__WHAT THE TASK REQUIRES__.
Copy word for word the passage of the Dun & Bradstreet excerpt below that begins with the words containing "Moving on to" and ends with "in the midterm.".

Throughout the quarter, we continue to roll out new solutions, deliver significant enhancements to existing platforms and expand upon our strategic partnerships. On the new solutions side, in the SMB space, we launched the D&B concierge service, which allows for the contribution of other proprietary data sets that provide prospects and existing clients the opportunity to create a more holistic picture of their financial profile and therefore, provide themselves an even better opportunity to access much-needed capital to establish or grow their business. This product was launched ahead of schedule and is already outselling our legacy concierge product. It is another great example of our ability to be nimble and execute with urgency. We also brought together a bevy of existing solutions in our new credit insights product that will allow small businesses to have a unified buying experience of products and services that supports them on each step of their growth journey.
We also continue to drive new and modified solutions in our most rapidly growing areas. For example, in third-party risk and compliance, we released Compliance Intelligence. I know your third-party monitoring and compliance decision-making solution driven by Dun & Bradstreet’s AI-powered data. In Master Data Management, we continue to expand our new D&B Connect Essentials launch and product that takes the power of MDM, but it simplifies it from mid-market utilization, allowing smaller companies to leverage a simplified user interface with prewired algorithms that companies can use right out of the box. As we continue to invest in innovating Sales and Marketing and in Finance and Risk, we see a strong uptake of our new solutions, which further supports our now 26% vitality index in North America.
In addition to the GenAI initiatives I mentioned upfront, we also announced at our recent Global Client Conference an expanded partnership with IBM. Together, we will be building and launching new products based on the integration of D&B data and IBM watsonx. This new go-to-market will be a part of IBM’s consulting engagements to embed these new capabilities directly into the solutions our joint clients use today as part of their daily workflows. As announced at our conference, the first use cases include foundational entity resolution for any commercial use case and a new ask procurement capability for supply chain risk mitigation. We’re excited about bringing together the power of watsonx and AIBE to solve business issues that will ultimately unlock significant value for our clients.
Moving on to North American sales. We continue to show resilient growth, which is supportive of our continued acceleration into 2024 and beyond. Overall, our portfolio of solutions is, once again, proving to not only be mission-critical in times of uncertainty, but a strategic path forward so that clients and prospects have the ability to drive a more efficient and effective operation through data and analytics-driven processes, improvements and/or automation. We set out on a strategy four years ago to build not only a growing business, but a sustainably growing business. I’m pleased with the durability that we have built in that time. And with 55% of our North American revenues under multiyear contracts and 53% overall, we continue to progress towards our goal of 60% in the midterm.

__DATA SUPPLIED__.

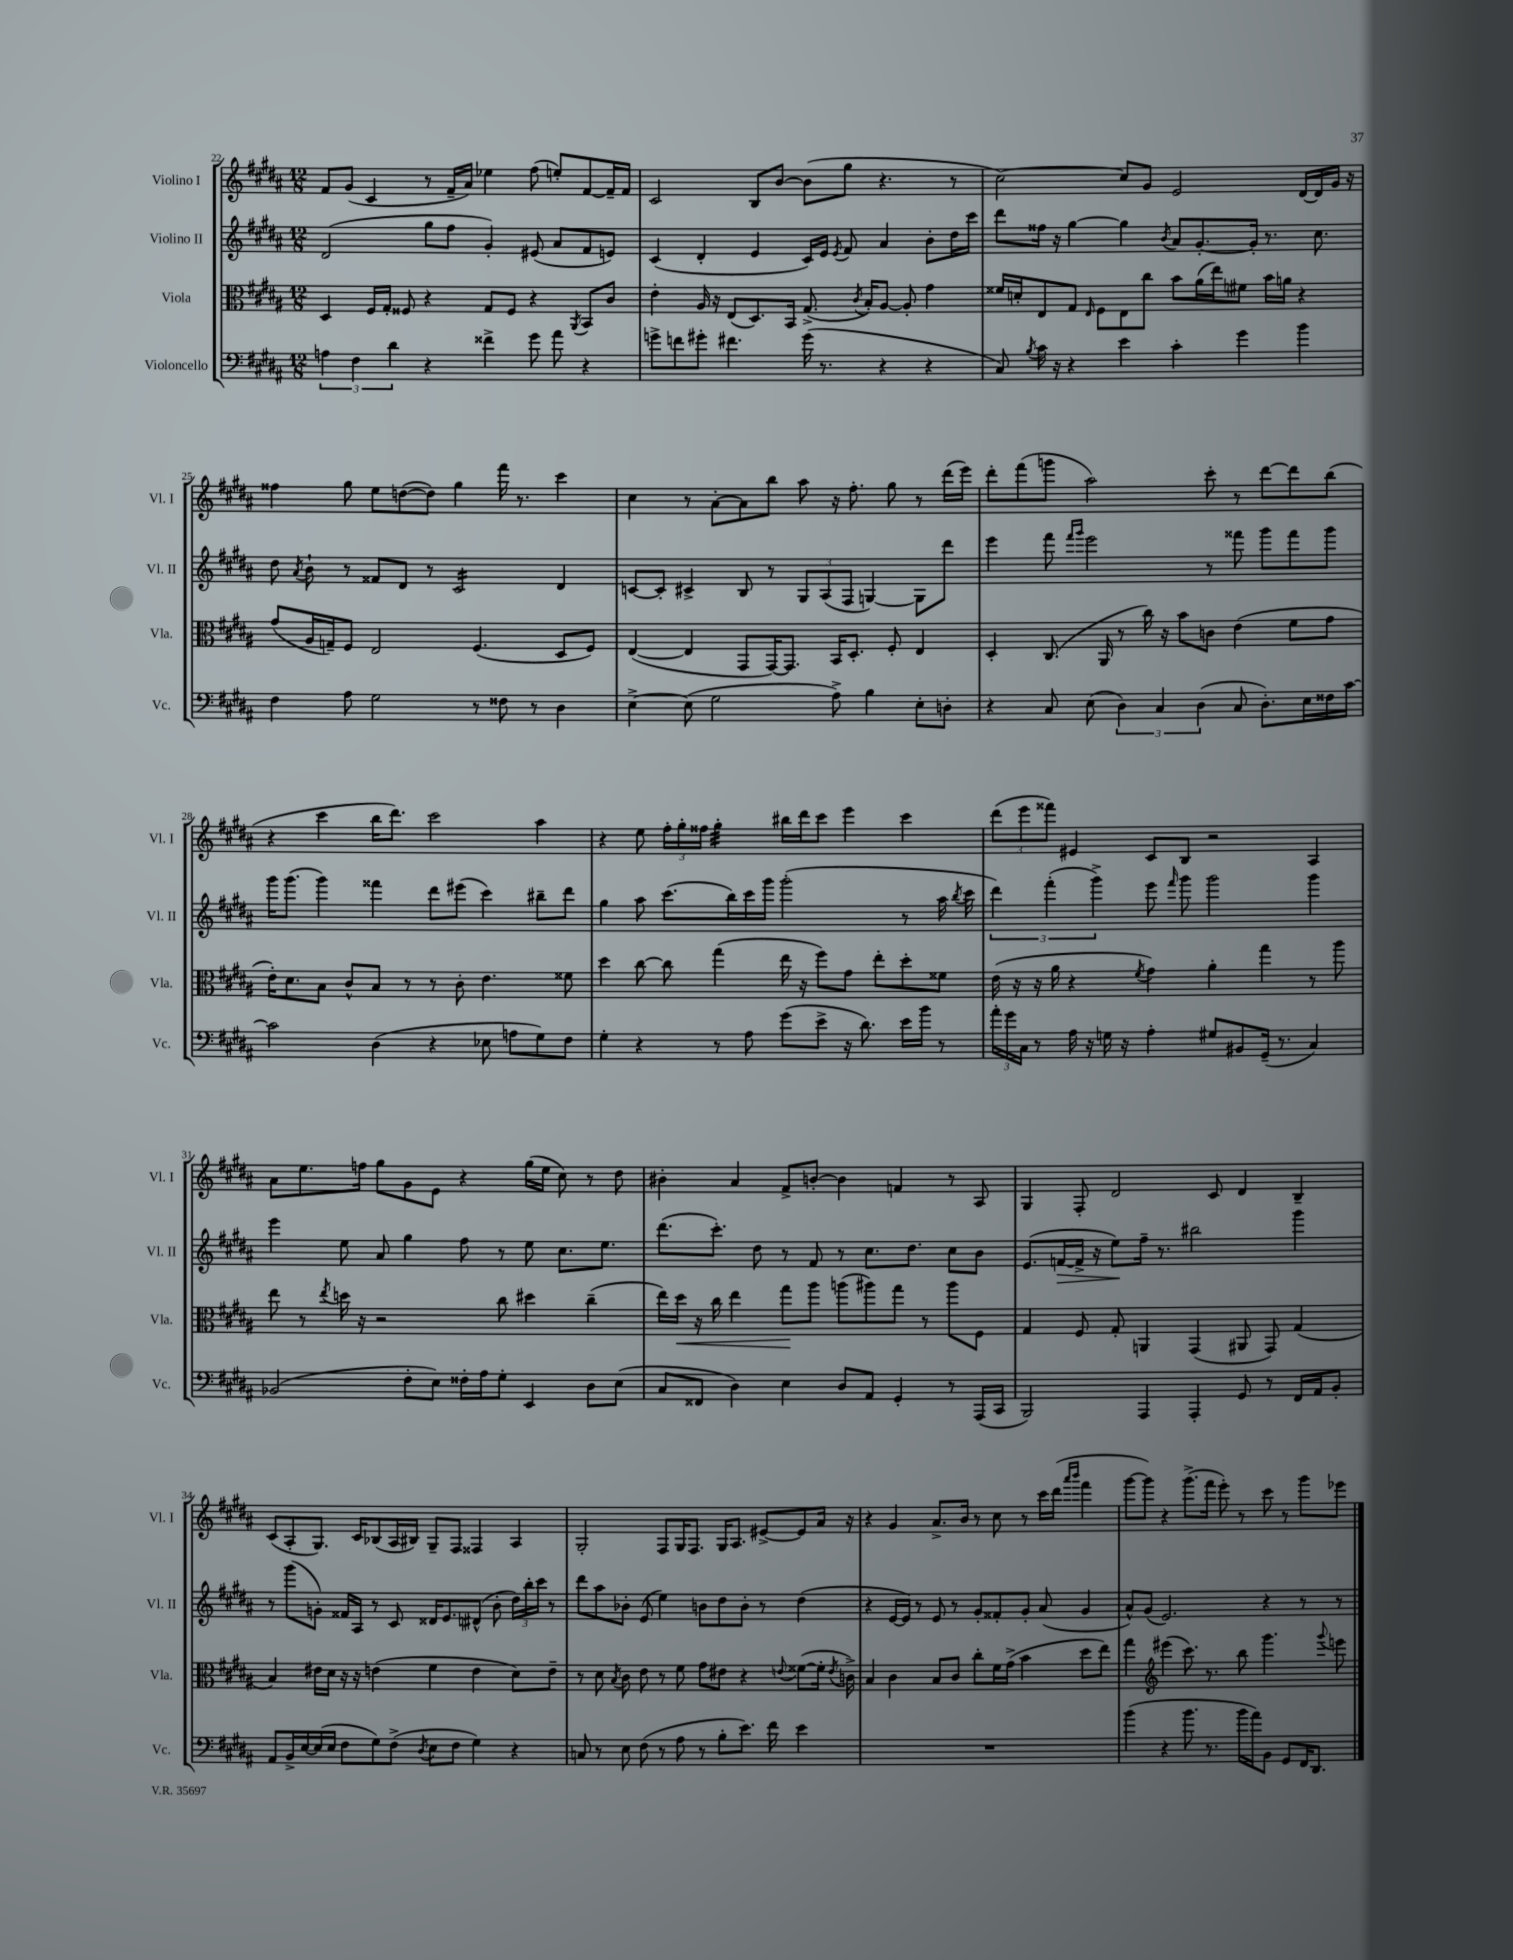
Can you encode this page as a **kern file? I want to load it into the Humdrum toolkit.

**kern	**kern	**kern	**kern
*staff4	*staff3	*staff2	*staff1
*clefF4	*clefC3	*clefG2	*clefG2
*k[f#c#g#d#a#]	*k[f#c#g#d#a#]	*k[f#c#g#d#a#]	*k[f#c#g#d#a#]
*M12/8	*M12/8	*M12/8	*M12/8
6A	4D#	(2d#	8f#
.	.	.	(8g#
6F#	.	.	.
.	16F#	.	4c#
.	16G#'	.	.
6d#	.	.	.
.	8F##	.	.
4r	4r	8gg#	8r
.	.	8ff#	16f#~
.	.	.	16a#)
4f##^	8G#	4g#')	4ee-
.	8F##	.	.
8g#	4r	(8e#	(8ff#
8a#	.	8a#	8ee')
.	8qAA#	.	.
4r	8BB	8f#	[8f#
.	8c#	8e)	16f#~]
.	.	.	16f#
=	=	=	=
8g^	4e'	(4c#	2c#
8f	.	.	.
8g#'	16A#	4d#'	.
.	16r	.	.
4.f#	(8E	.	.
.	8.D#)	4e	8B
.	.	.	[8b
.	16BB	.	.
(16g#	(8.G#^	16c#)	(8b]
8.r	.	16e	.
.	.	8qe	.
.	.	8f#	8gg#
.	8qc#	.	.
.	16B')	.	.
4r	[8A#	4a#	4.r
.	8A#']	.	.
4r	4g#	8b'	.
.	.	16dd#	8r
.	.	16ccc#	.
=	=	=	=
8C#)	16f##	8ddd#	[2cc#)
.	16d'	.	.
8qB	.	.	.
16c#	8E	16ff##	.
16r	.	16r	.
4r	8G#	[4gg#	.
.	16qqE	.	.
.	8F#	.	.
4e	8E	4gg#]	8cc#]
.	8cc#	.	8g#
.	.	8qb	.
4c#'	8b	8a#	2e
.	(16a#	[8.g#'	.
.	16ee)	.	.
4g#	8f#	.	.
.	.	16g#']	.
.	16b	8.r	.
.	16a	.	.
4b	4r	.	[16d#
.	.	8.cc#	16d#]
.	.	.	16g#
.	.	.	16r
=	=	=	=
4F#	(8g#	8dd#	4ff##
.	.	8qa#	.
.	16A#	8b`	.
.	16G~)	.	.
8A#	8F#	8r	8gg#
2G#	2E	8f##	8ee
.	.	8d#	([8dd
.	.	8r	8dd])
.	.	2c#	4gg#
8r	(4.F#	.	.
8F##	.	.	16fff#
.	.	.	8.r
8r	.	.	.
4D#	8D#	4d#	4ccc#
.	8F#)	.	.
=	=	=	=
[4E^	([4E	[8c	4cc#
.	.	8c']	.
(8E]	4E]	4c#^	8r
2G#	.	.	[8a#'
.	8GG#	8B	8a#]
.	[16GG#)	8r	8bb
.	8.GG#]	.	.
.	.	12G#	8aa#
.	.	(12A#	.
8A#^)	16BB	.	16r
.	.	12F#	.
.	8.D#'	.	8.ff#'
4B	.	[4G)	.
.	8F#'	.	8gg#
8E'	4E	8G]	8r
8D'	.	8ddd#	(16ddd#
.	.	.	16eee)
=	=	=	=
4r	4D#'	4eee	8ddd#'
.	.	.	(8fff#
8C#	(8.C#	8fff#	8ggg
.	.	16qqfff#	.
.	.	16qqggg#	.
(8E	.	2eee	2aa#)
.	16AA#	.	.
6D#)	8r	.	.
.	16cc#)	.	.
6C#	.	.	.
.	16r	.	.
.	8b	.	.
(6D#	.	.	.
.	8c	8r	8ccc#'
8C#	(4e	8fff##	8r
8.D#')	.	8ggg#	[8ddd#
.	8f#	8fff##	8ddd#]
16E	.	.	.
16F##	8g#	8ggg#	(8bb
[16c#	.	.	.
=	=	=	=
2c#]	16e')	16ggg#	4r
.	8.d#	(8.ggg#	.
.	8B	4ggg#)	4ccc#
.	8c#^^	.	.
(4D#	8B	4fff##	16bb
.	.	.	8.ddd#)
.	8r	.	.
4r	8r	8ddd#	2ccc#
.	8c#'	(8eee#	.
8E-	4.e	4ccc#)	.
8A	.	.	.
8G#)	.	8bb#~	4aa#
8F#	8f##	8ddd#	.
=	=	=	=
4G#'	4dd#	4gg#	4r
4r	[8cc#	8aa#	8ee
.	8cc#]	(8.ccc#	24ff#'
.	.	.	24gg#'
.	.	.	24ff##
8r	(4gg#	.	4gg#'
.	.	16bb)	.
8A#	.	16ccc#	.
.	.	16ggg#	.
(8g#	16ee	(2ggg#'	16bb#
.	16r	.	16ddd#
8e^	8ff#)	.	8ccc#
16r	8g#	.	4eee
8.d#)	.	.	.
.	8ee'	.	.
16e	8dd#'	8r	4ccc#
16b	.	.	.
8r	8f##	16aa#	.
.	.	8qbb	.
.	.	16ccc#	.
=	=	=	=
24a#'	(16e	6ddd#)	(12ddd#
24g#	.	.	.
.	16r	.	.
24C#	.	.	12eee
8r	16r	.	.
.	.	(6fff#'	12fff##)
.	16a#	.	.
16A#	4r	.	4e#
16r	.	.	.
.	.	6ggg#^)	.
16G	.	.	.
16r	.	.	.
.	8qf#	.	.
4A#'	4g#)	8eee	8c#
.	.	16qqfff#	.
.	.	8ggg#	8B
8G#	4a#'	2ggg#	2r
8BB#	.	.	.
(16GG#~	4gg#	.	.
8.r	.	.	.
4C#)	8r	4ggg#	4A#
.	8aa#	.	.
=	=	=	=
(2BB-	8ee	4eee	8a#
.	8r	.	8.ee
.	8qee	.	.
.	16dd	8ee	.
.	16r	.	16ff
.	2r	8a#	8gg#
8F#'	.	4gg#	8g#
8E)	.	.	8e
16F##'	.	8ff#	4r
16A#	.	.	.
8G#'	8cc#	8r	.
4EE	4dd#	8ee	(16gg#
.	.	.	16ee
.	.	8.cc#	8cc#)
8D#	(4cc#~	.	8r
.	.	8.ee	.
(8E	.	.	8dd#
=	=	=	=
8C#	16ee)	(8.ddd#	4b#'
.	16dd#	.	.
8FF##	16r	.	.
.	16cc#	8.ccc#')	.
4D#)	4ee	.	4a#
.	.	8dd#	.
4E	8gg#	8r	8f#^
.	8aa#	8f#	[8b'
8D#	(8aa	8r	4b]
8AA#	8aa#)	8.cc#	.
4GG#'	8gg#	.	4f
.	.	8.dd#	.
.	8r	.	.
8r	8aa#	8cc#	8r
(16AAA#	8F#	8b	8A#
16CC#	.	.	.
=	=	=	=
2BBB)	4G#	(8.e	4G#
.	.	[16f	.
.	8F#	16f^]	8F#'
.	.	16r	.
.	8G#'	8ee)	2d#
4AAA#	4AA	16ff#~	.
.	.	8.r	.
4AAA#'	(4GG#	2bb#	.
.	.	.	8c#
8GG#	8AA#	.	4d#
8r	8GG#)	.	.
16FF#	(4G#	4ggg#	4B~
16AA#	.	.	.
8BB'	.	.	.
=	=	=	=
8AA#	4B)	8r	(8c#
16BB^	.	(8ggg#	8A#'
[16E	.	.	.
(16E]	16e#	8g')	8.G#)
16E	16d#	.	.
8F#	16r	16f##	.
.	16r	16A#	16c#
8G#)	(4e	8r	(8B-
(8F#^	.	8c#	16A#
.	.	.	16B#)
8qD#	.	.	.
8E	4f#	16d##	8G#~
.	.	8.e	.
8F#	.	.	8F#
4G#)	4e	(8d#^^	4F##
.	.	8b'	.
4r	8d#)	24dd#)	4A#
.	.	24bb'	.
.	.	24ccc#	.
.	8e~	8r	.
=	=	=	=
8C	8r	8ddd#	2G#'
8r	8d#	8aa#	.
.	8qB	.	.
8E	8c#	8b-'	.
(8F#	8e	(8e	.
8r	8r	4ee)	8F#
8A#	8f#	.	16G#
.	.	.	8.F#
8r	8g#	8b	.
8B'	8e#	8dd#	16G#
.	.	.	8.A#
8.e)	4r	8b'	.
.	.	8r	[8e#^
16f#	.	.	.
.	8qqe	.	.
4e	([8f##	(4dd#	8e#]
.	16f##']	.	16a#
.	8qe	.	.
.	16c^)	.	16r
=	=	=	=
1.r	4B	4r	4r
.	4c#	[16e	4g#
.	.	16e])	.
.	.	8r	.
.	8B	8e	8.a#^
.	8c#	8r	.
.	.	.	16b
.	8cc#'	8g#'	8r
.	16f#	8f##'	8cc#
.	(16g#^	.	.
.	4b	8g#'	8r
.	.	(8a#	16ccc#
.	.	.	(16ddd#
.	.	.	16qqaaa#
.	.	.	16qqbbb
.	8dd#	4g#	4fff#
.	8ee)	.	.
=	=	=	=
(4b	4gg#	8a#^^)	[8ggg#
.	.	(8g#	8ggg#])
*	*clefG2	*	*
4r	(4eee#	2.e)	4r
8.b	8.ccc#)	.	(8.ggg#^
8.r	8.r	.	16fff#
.	.	.	8eee')
16b	8bb	.	8r
16a#)	.	.	.
8BB	4.ggg#	4r	8ccc#
8GG#	.	.	8r
16FF#	.	8r	8ggg#
8.DD#	.	.	.
.	8qqggg#	.	.
.	8eee	8r	8eee-
==	==	==	==
*-	*-	*-	*-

__TASK OUTPUT__.
Moving on to North American sales. We continue to show resilient growth, which is supportive of our continued acceleration into 2024 and beyond. Overall, our portfolio of solutions is, once again, proving to not only be mission-critical in times of uncertainty, but a strategic path forward so that clients and prospects have the ability to drive a more efficient and effective operation through data and analytics-driven processes, improvements and/or automation. We set out on a strategy four years ago to build not only a growing business, but a sustainably growing business. I’m pleased with the durability that we have built in that time. And with 55% of our North American revenues under multiyear contracts and 53% overall, we continue to progress towards our goal of 60% in the midterm.